After child pornography or some forms of "obscenity" are found and reported, the Web site must retain any "information relating to the facts or circumstances" of the incident for at least six months. Webmasters would be immune from civil and criminal liability if they followed the specified procedures exactly. ...
Internet service providers already must follow those reporting requirements. But McCain's proposal is liable to be controversial because it levies the same regulatory scheme--and even stiffer penalties--on even individual bloggers who offer discussion areas on their Web sites.
That's crazy. Since when is it fair to put an obligation on ordinary citizens to report crimes and to threaten them with jail and huge fines if they don't?
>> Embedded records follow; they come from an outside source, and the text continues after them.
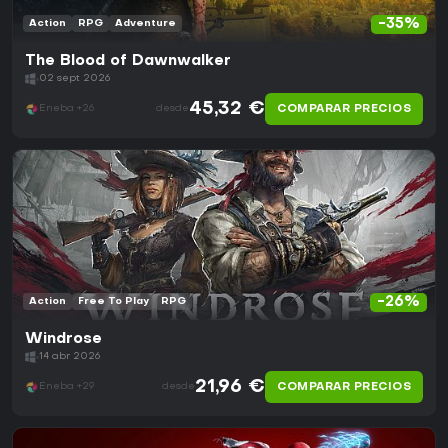
-35%
Action
RPG
Adventure
The Blood of Dawnwalker
02 sept 2026
45,32 €
COMPARAR PRECIOS
Eneba +26
desde
-26%
Action
Free To Play
RPG
Windrose
14 abr 2026
21,96 €
COMPARAR PRECIOS
Eneba +29
desde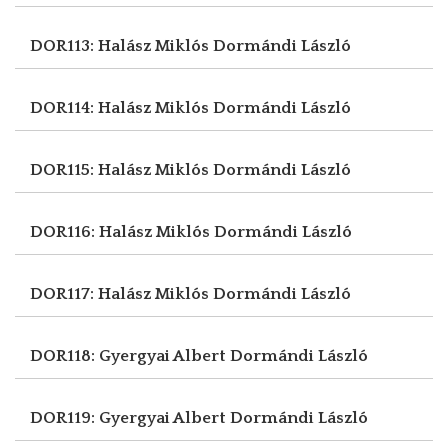
DOR113: Halász Miklós
Dormándi László
DOR114: Halász Miklós
Dormándi László
DOR115: Halász Miklós
Dormándi László
DOR116: Halász Miklós
Dormándi László
DOR117: Halász Miklós
Dormándi László
DOR118: Gyergyai Albert
Dormándi László
DOR119: Gyergyai Albert
Dormándi László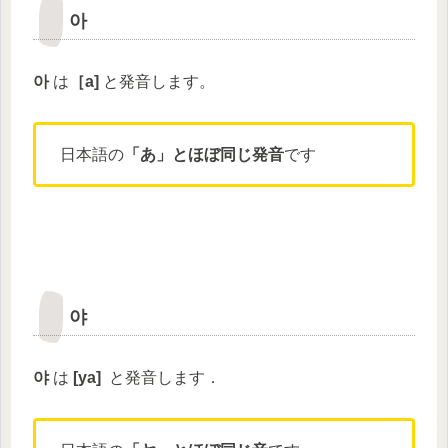
아
아
は
［
a
]
と発音します。
日本語の
「あ」とほぼ同じ発音
です
야
야
は
[
ya
]
と発音します．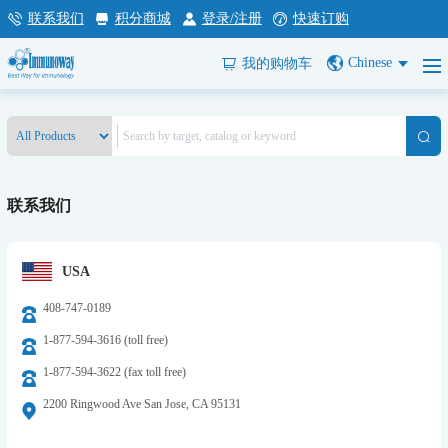
联系我们
积分商城
登录/注册
快速订购
Chinese
我的购物车
联系我们
USA
408-747-0189
1-877-594-3616 (toll free)
1-877-594-3622 (fax toll free)
2200 Ringwood Ave San Jose, CA 95131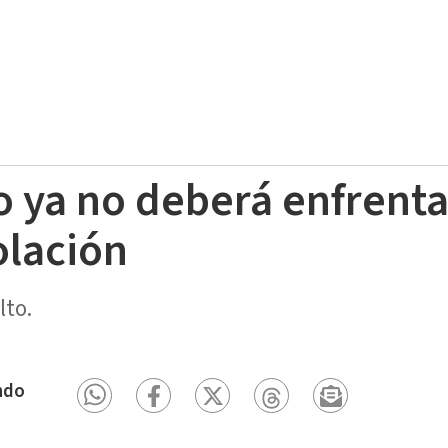
 ya no deberá enfrenta
olación
lto.
ndo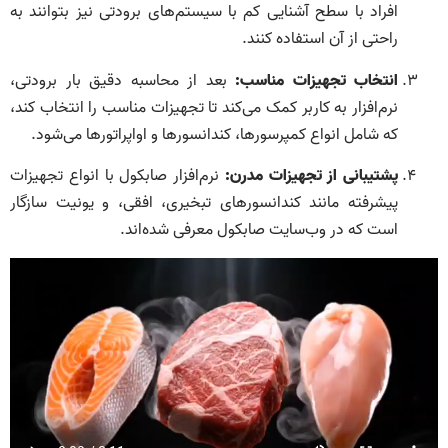
افراد با سطح آشنایی کم با سیستم‌های برودتی نیز بتوانند به
راحتی از آن استفاده کنند.
انتخاب تجهیزات مناسب:
بعد از محاسبه دقیق بار برودتی،
نرم‌افزار به کاربر کمک می‌کند تا تجهیزات مناسب را انتخاب کند،
که شامل انواع کمپرسورها، کندانسورها و اواپراتورها می‌شود.
پشتیبانی از تجهیزات مدرن:
نرم‌افزار صابکول با انواع تجهیزات
پیشرفته مانند کندانسورهای تبخیری، افقی، و یونیت سازگار
است که در وب‌سایت صابکول معرفی شده‌اند.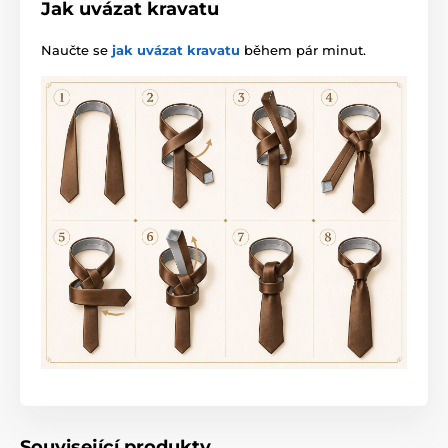
Jak uvázat kravatu
Naučte se
jak uvázat kravatu
během pár minut.
Související produkty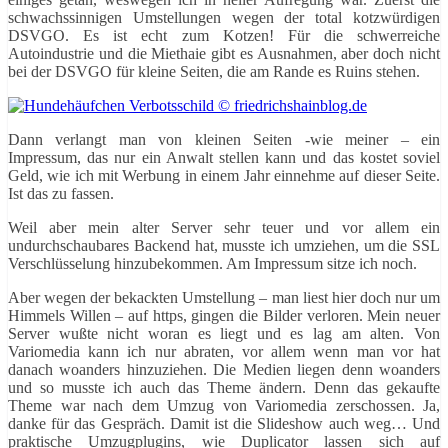
schwachssinnigen Umstellungen wegen der total kotzwürdigen
DSVGO. Es ist echt zum Kotzen! Für die schwerreiche
Autoindustrie und die Miethaie gibt es Ausnahmen, aber doch nicht
bei der DSVGO für kleine Seiten, die am Rande es Ruins stehen.
Dann verlangt man von kleinen Seiten -wie meiner – ein
Impressum, das nur ein Anwalt stellen kann und das kostet soviel
Geld, wie ich mit Werbung in einem Jahr einnehme auf dieser Seite.
Ist das zu fassen.
Weil aber mein alter Server sehr teuer und vor allem ein
undurchschaubares Backend hat, musste ich umziehen, um die SSL
Verschlüsselung hinzubekommen. Am Impressum sitze ich noch.
Aber wegen der bekackten Umstellung – man liest hier doch nur um
Himmels Willen – auf https, gingen die Bilder verloren. Mein neuer
Server wußte nicht woran es liegt und es lag am alten. Von
Variomedia kann ich nur abraten, vor allem wenn man vor hat
danach woanders hinzuziehen. Die Medien liegen denn woanders
und so musste ich auch das Theme ändern. Denn das gekaufte
Theme war nach dem Umzug von Variomedia zerschossen. Ja,
danke für das Gespräch. Damit ist die Slideshow auch weg… Und
praktische Umzugplugins, wie Duplicator lassen sich auf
I expect that most people wwill eagerly remove child pornography from their website if they find it, but who wants to face a $300,000 fine if they aren't quick enough to fill out a hoard of government forms?
Plus, where does this line of reasoning end? What other crimes will we be forced to report? Most people have other things to do than to bother about catching criminals and filling out forms for the bureaucracy... that's why we hire police officers. Will truck drivers have to report speeders? Will fraternities have to report underage drinking, or questionable sexual contact? Will businesses have to monitor their employees for tax fraud?
Protecting children from abusers is a job that belongs primarily to their parents, secondarily to the police, and only tangentially to society as a whole. Threatening webmasters with jail time won't win a lot of allies, no matter how good the cause is. This sort of legislation is particularly ridiculous considering all the "shield laws" that protect journalists from having to even testify about crimes, much less actively report them.
Plus, does anyone see a problem with the fact that teenagers are supposedly wise enough to get abortions without parental consent but are apparently not capable of deciding whether or not to pose for dirty pictures? Irrationality and inconsistency are signs of bad laws.